### DATA EXTRACT
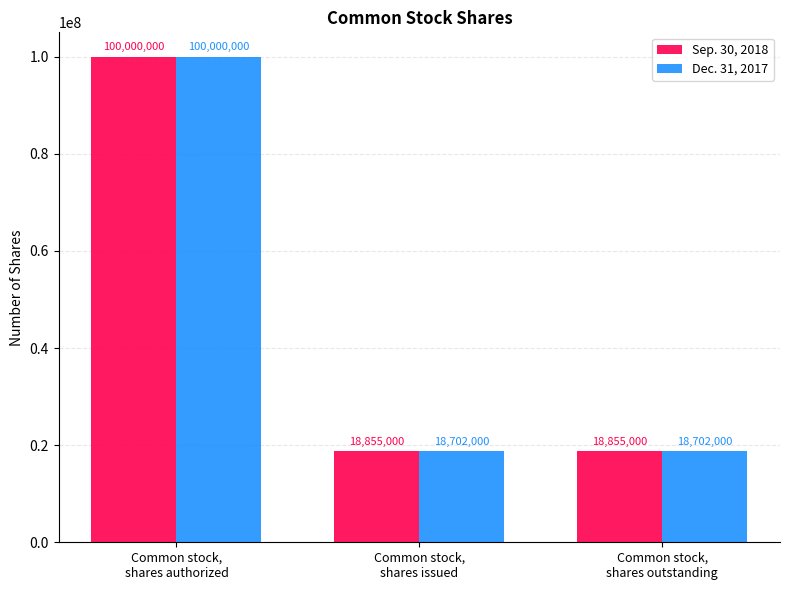

Are the bars grouped side by side (vs. stacked)?

Yes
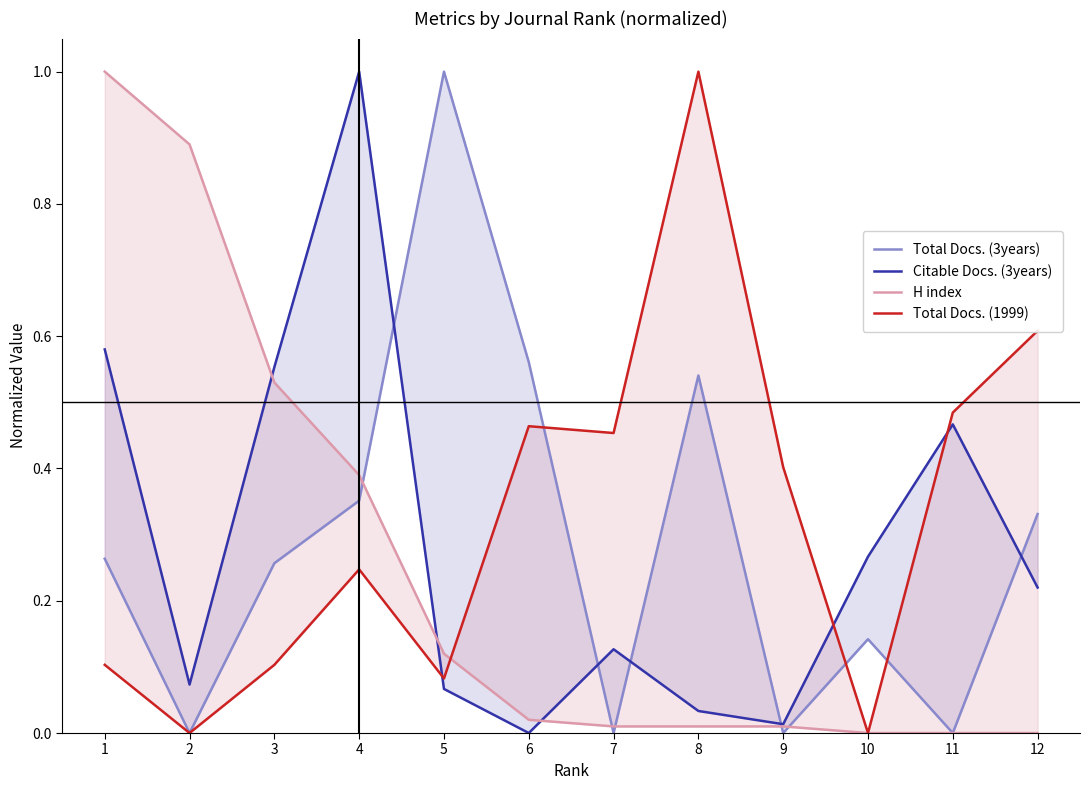

What is the total value across all series at 12?

1.2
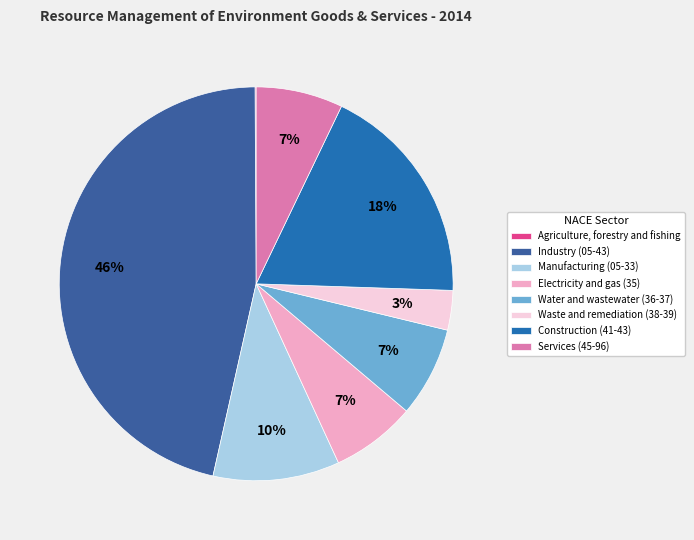

Which slice is the smallest?

Agriculture, forestry and fishing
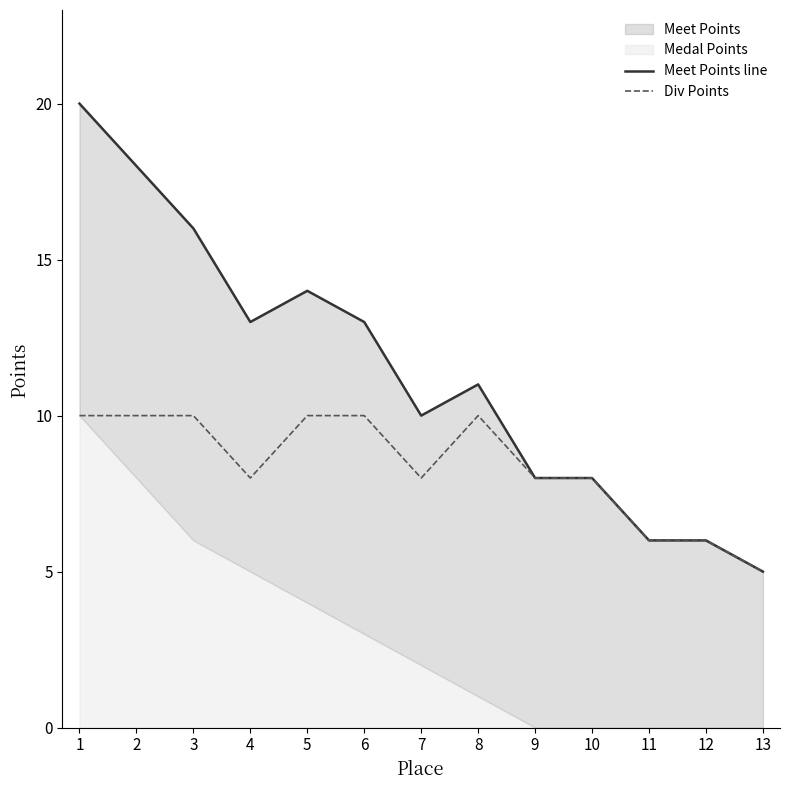

The value of Div Points at 9 is 6. True or false?

False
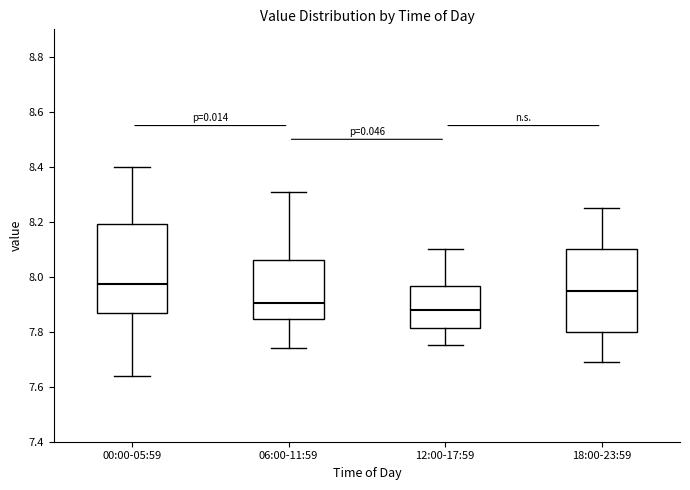

Which box is the tallest, from its lower edge to its upper edge?

00:00-05:59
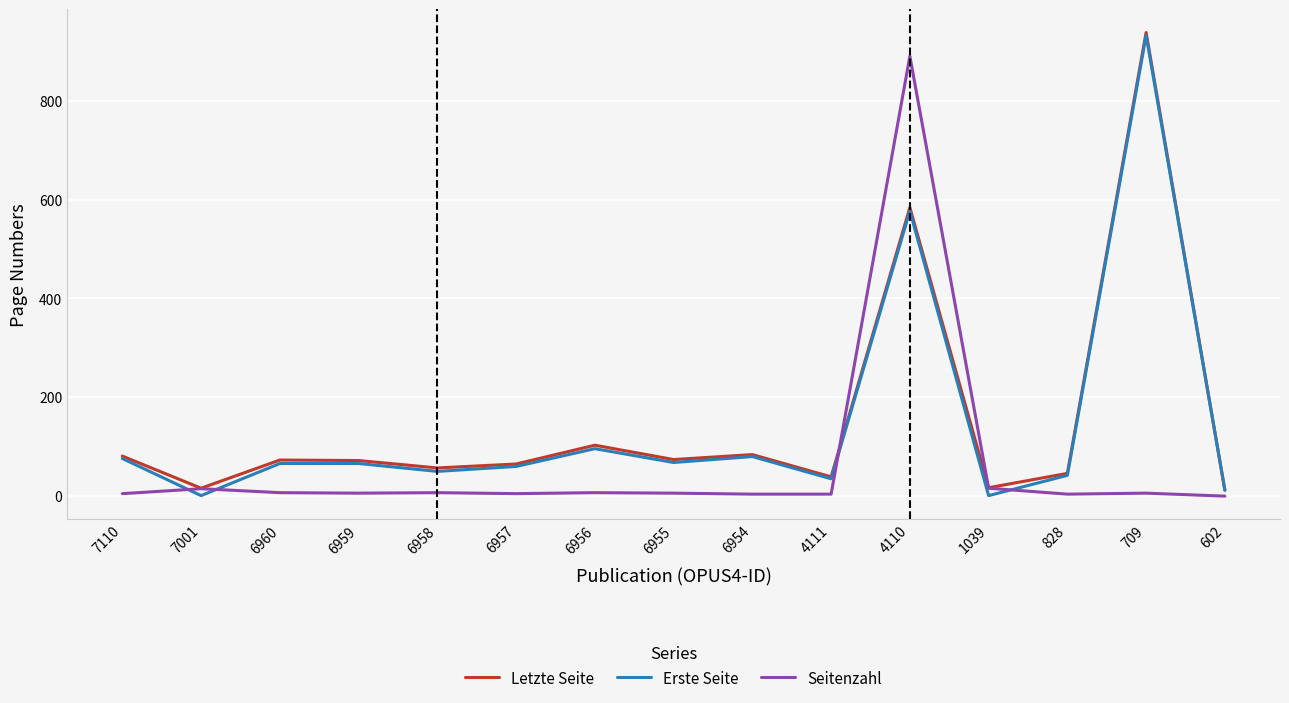

At how many categories does at least one series exceed 297?

2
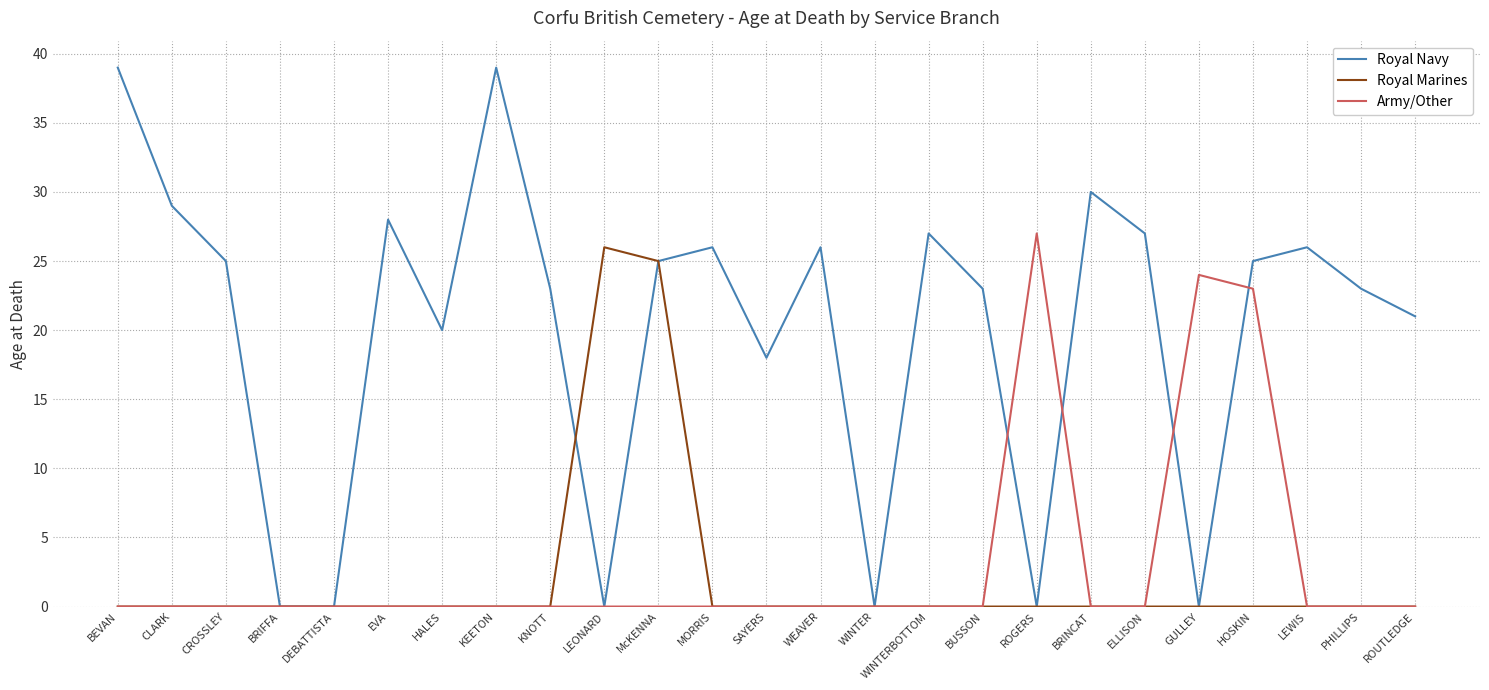

Between CLARK and EVA, which series saw the biggest shift?

Royal Navy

### TASK DETAILS
Could you retype all of the entries above word for word, leaving the pictures out?

### WRITTEN ANSWER
Are the bars grouped side by side (vs. stacked)?

Yes

What is the total value across all series at 12?

1.2

Which slice is the smallest?

Agriculture, forestry and fishing

The value of Div Points at 9 is 6. True or false?

False

Which box is the tallest, from its lower edge to its upper edge?

00:00-05:59

At how many categories does at least one series exceed 297?

2

Between CLARK and EVA, which series saw the biggest shift?

Royal Navy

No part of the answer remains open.